Women’s experiences of agency and mobility in the megacity of Karachi and their labour force participation

Project Active from to Cities

Economic growth in South Asia is associated with employment, and improved job quality in particular. However, employment rates in South Asia overtime have remained stubborn and below those in other regions, largely attributed to persistently low female employment and participation rates (Nayar et al. 2012). Female youth labour force participation (LFP) rates in South Asia have dropped from 32.5 percent in 1991 to 22.6 percent in 2014 (ILO, 2015).

Within the region, Pakistan has the lowest female LFP rates and urban areas perform especially poorly. South Asian mega-cities have historically been migrants’ cities. Karachi is the most ethnically heterogeneous city in Pakistan, mainly because several waves of mass migrations since Partition.
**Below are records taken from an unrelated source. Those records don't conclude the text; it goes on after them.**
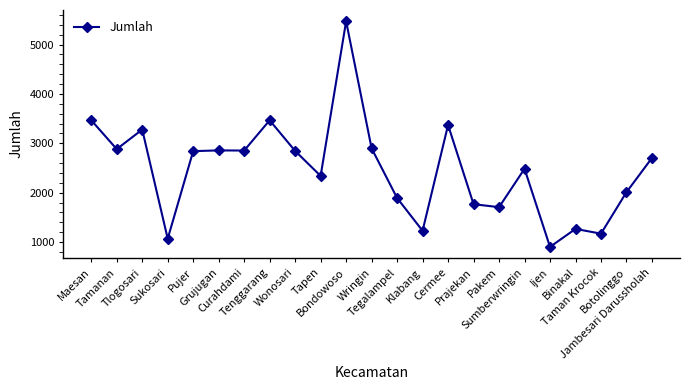

What is the value of the 17th point from the left?

1707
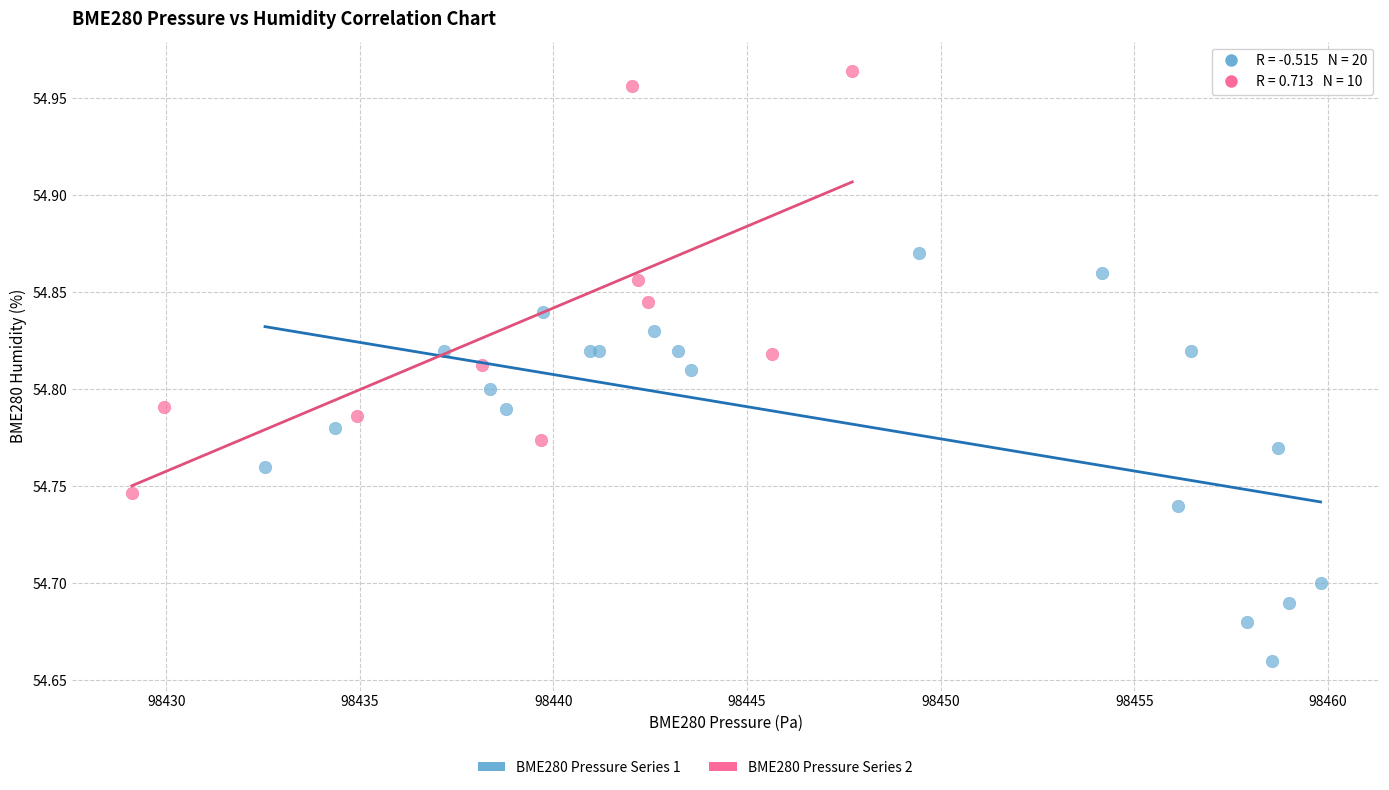

Which series contains the highest Y value?

BME280 Pressure Series 2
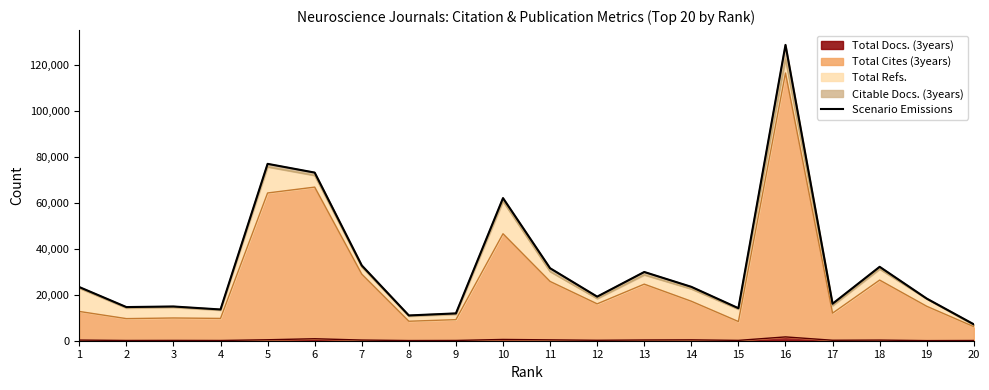

At which category does the data reach its first local peak?

3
These waves have resulted in (persisting) anxieties related to city living among new and old residents, framed by histories of ethnic fissures and resultant festering mistrust. Although most migrant families make the rural-to-urban move for prospects of better livelihoods, women’s labour force participation in urban areas has overall been curiously lower compared to the country’s rural areas. The lack of women’s role in the labour force in an urban context is evident in the reasons cited for their rural-to-urban migration. While men predominantly cite ‘for work,’ women who migrate cite reasons such as ‘moving for marriage’, ‘with parents’, or ‘with spouse’.

This study seeks to understand how migration, urbanisation, and the perceived threat/threat of violence and harassment shape women’s agency and mobility and determine their access to the market, economic opportunities, and the public sphere in an urban South Asian context. It will explore how women’s mobility and agency is interlinked, determined, or changed by distinct norms pertaining to patriarchy within their communities, urbanisation, geographic and spatial anxieties due to migrant status, and histories of conflict within the cities.